The autumn orange colours are for a project I’ll tell you about in Autumn, I know, crazy huh? Me working so far in advance!

The Felted Mill

Tuesday, May 22nd, 2018

Wool Stories – The Felted Mill, is an exhibition by region 10 of the International Feltmakers Association inspired by Leeds Industrial Museum, Armley Mills. It opened in April and will be running until October 21st, if you can find the time to visit, do as it’s well worth it with work from twenty one felt makers on display. Below is a selection of work from the exhibition but not all of it, there’s so much more to see.

From a distance I saw an owl but closer up there is so much more to see. The owl is taken from the Leeds crest outside the museum, it has wings of cogs and is standing on A and M printing blocks which stands for Armley Mills. It has elements of printed film posters and is a Visual Wowl by Tracey Gaytor, isn’t it wonderful?

Window of Inspiration or Limitation is by Anthea Green, it incorporates a number of British wools and was influenced by the similarities between women working at the mill in it’s heyday and the work of women in Laos now.

Cogs in the water by Jane Gatenby is particularly apt as the mill is bounded on one side by the canal and on the other by the river as well as being formerly driven by water power.

Also inspired by the machinery is this beautiful work by Margaret Jackson containing nuno felting and stitch. The colours are so interesting on this piece.

Anne Corder was inspired by rust and rivets to make this jacket. The rivets are what really drew my attention, they have a pleasing rhythm to them that works well with the line of the jacket.

I love a bit of texture so this cog pot by Iris Brunton ticked my boxes. I love how the cuts both reveal the inner layers of wool and the inner pot to form the cog, really well done.

It was nice to see my own work mounted there too even though I couldn’t get a picture of these without my shadow and the lights reflecting off the glass.

My thanks to the hanging committee for their inspired choice of hanging this piece of mine in front of a light source. It really helps to show up the embroidered words.

Inspired by all the books of fabric samples at Armley Mills, Jill Lauriston made a felt book and very ingeniously used an old shuttle for the spine.

I failed spectacularly to get a shot of the full 3 foot of  Linda Hume’s mill chimney but I’m pleased to show you the pictures of mill workers she incorporated which added such poignancy. The text was also printed at the mill using one of the printing exhibits.

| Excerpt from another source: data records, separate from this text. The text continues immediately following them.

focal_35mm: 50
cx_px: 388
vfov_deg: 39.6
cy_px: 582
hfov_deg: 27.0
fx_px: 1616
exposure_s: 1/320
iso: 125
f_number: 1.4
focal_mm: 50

This depiction of machinery by Helen Riddle is created using free hand motion sewing. It’s fascinating to watch Helen ‘draw’ with a sewing machine and I love this black and white pitcure, the only item in the show, besides mine, which is monochrome.

This is a page from Helen Riddle’s sketchbook and it stole my heart.

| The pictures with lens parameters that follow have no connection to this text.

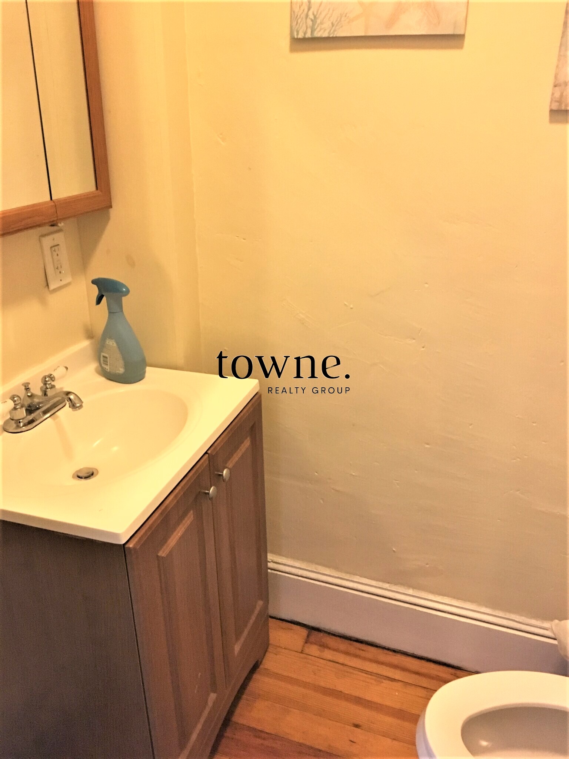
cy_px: 380
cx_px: 284
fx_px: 636
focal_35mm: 29
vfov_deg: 61.7
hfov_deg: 48.2
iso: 250
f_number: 2.2
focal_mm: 4.15
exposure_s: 1/15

This nuno felted, dyed and printed jacket from Chloe Greenwood is fantastic. It’s called Hard Times and contains quotes from some of the former mill workers. Check out the buttons.

I hope this has whetted your appetite to go see the whole show. A perfect time to go would be on Saturday 2nd June when the Leeds Wool Festival is on.

Upcycling

Friday, May 4th, 2018

I love upcycling, don’t you? I also love making book covers so I was very pleased when I came across a damaged vintage silk scarf and decided to nuno felt it into a book cover. These photos don’t do it justice, they really don’t but they’re the best I’ve got and I wanted you to see this pretty book cover.

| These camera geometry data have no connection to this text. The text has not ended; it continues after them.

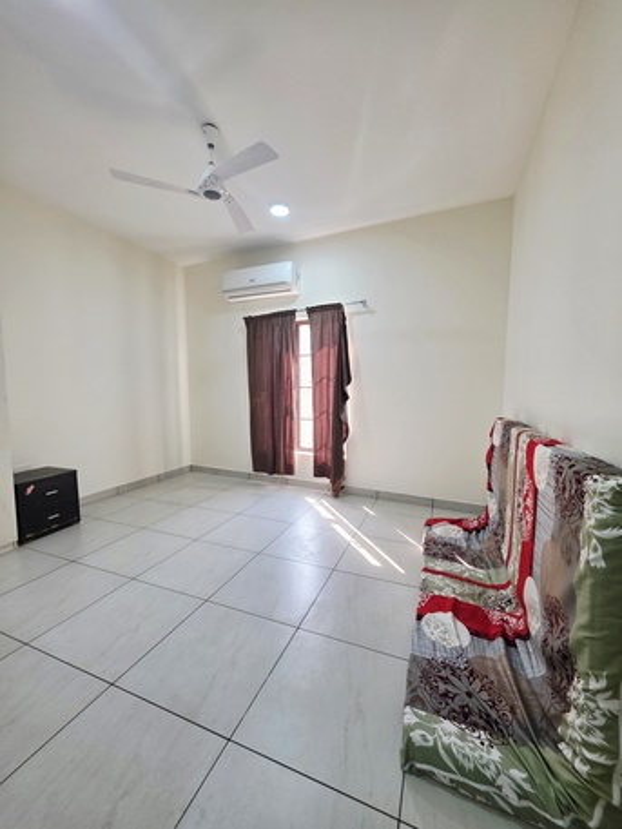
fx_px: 311
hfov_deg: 89.9
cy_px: 414
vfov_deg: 106.2
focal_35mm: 13
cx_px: 311
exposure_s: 1/101
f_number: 1.9
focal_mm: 2.2
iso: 80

It really wasn’t a scarf I’d ever have worn but remodelled like this I love it.

I left the little clusters of flowers to speak for themselves and did a small amount of hand embroidery on just three of the larger flowers.

The best news is, I have sufficient left for a second one 🙂

Wool Stories – The Felted Mill

Sunday, April 15th, 2018

Yesterday morning was the opening of the exhibition down at Leeds Industrial Museum, Armley Mills. If you recall my posts from earlier in the year when I talked about my involvement in the project, you’ll realise it’s been nearly a year in the making. There’s work from 21 felt makers, covering 2d and 3d work inspired by the mill, it’s contents or environs.